Cette campagne arrive à un moment où Quick cherche à renouer avec sa clientèle. « La marque a été vendue à un fonds d’investissement fin 2021 et depuis, nous travaillons à son grand retour dans l’Hexagone. Nous prévoyons une vingtaine d’ouvertures dans les prochains mois », recontextualise Pierre-Marie Fontana, directeur marketing de l’enseigne qui compte actuellement 120 restaurants en France. « En signant avec Original Stormtrooper, nous avons voulu jouer sur le côté décalé de ces méchants maladroits et sympathiques, poursuit-il. Nous avions déjà utilisé cette licence sur nos menus enfants et nous nous sommes dit que ce serait intéressant de la rejouer sur une offre plus adulte. » La campagne a d’autant plus de sens que l’enseigne a collaboré avec d’autres licences de Star Wars : en 2012, elle avait lancé un « Jedi Burger » avec le personnage de Yoda, et un « Dark Vador Burger ».
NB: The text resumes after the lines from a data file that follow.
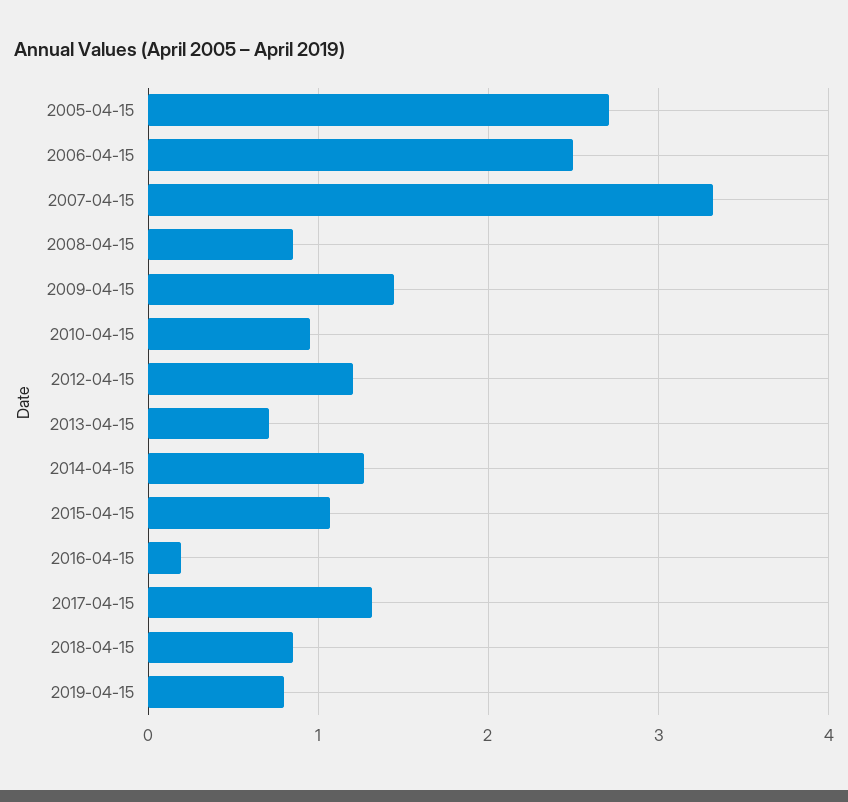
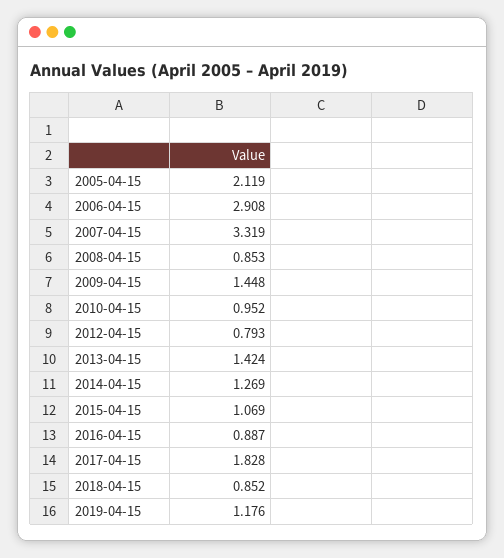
  {
-   "2005-04-15": 2.7,
+   "2005-04-15": 2.119,
-   "2006-04-15": 2.5,
+   "2006-04-15": 2.908,
    "2007-04-15": 3.319,
    "2008-04-15": 0.853,
    "2009-04-15": 1.448,
    "2010-04-15": 0.952,
-   "2012-04-15": 1.2,
+   "2012-04-15": 0.793,
-   "2013-04-15": 0.7,
+   "2013-04-15": 1.424,
    "2014-04-15": 1.269,
    "2015-04-15": 1.069,
-   "2016-04-15": 0.2,
+   "2016-04-15": 0.887,
-   "2017-04-15": 1.3,
+   "2017-04-15": 1.828,
    "2018-04-15": 0.852,
-   "2019-04-15": 0.8
+   "2019-04-15": 1.176
  }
« La famille entière se retrouve autour de la licence », s’enthousiasme Pierre-Marie Fontana. D’ailleurs, les licences peuvent entrer dans la construction d’une identité familiale, d’après Gregorio Fuschillo, professeur de marketing à Kedge Business School, qui travaille sur l’essor du phénomène de fans dans les sociétés contemporaines et sur le marketing expérientiel. « Lorsqu’on marque les esprits des enfants de manière positive, on se lie à jamais dans l’histoire de vie de ces personnes », affirme le spécialiste. De plus, la génération Alpha sera, comme la Gen Z, consommatrice d’expériences de marques. Ces dernières années, on constate l’essor de lieux, d'expositions ou d'escape games qui immergent les visiteurs dans des univers de licence. « Les collaborations ont cela de vertueux qu’elles peuvent permettre de débloquer les financements pour la production d’autres épisodes », informe Mathilde Bayle, responsable de la communication de la société française Millimages qui produit notamment le dessin animé Pirata & Capitano, deux personnages que les enfants peuvent suivre à l’Aquarium de Paris jusqu’au 14 octobre.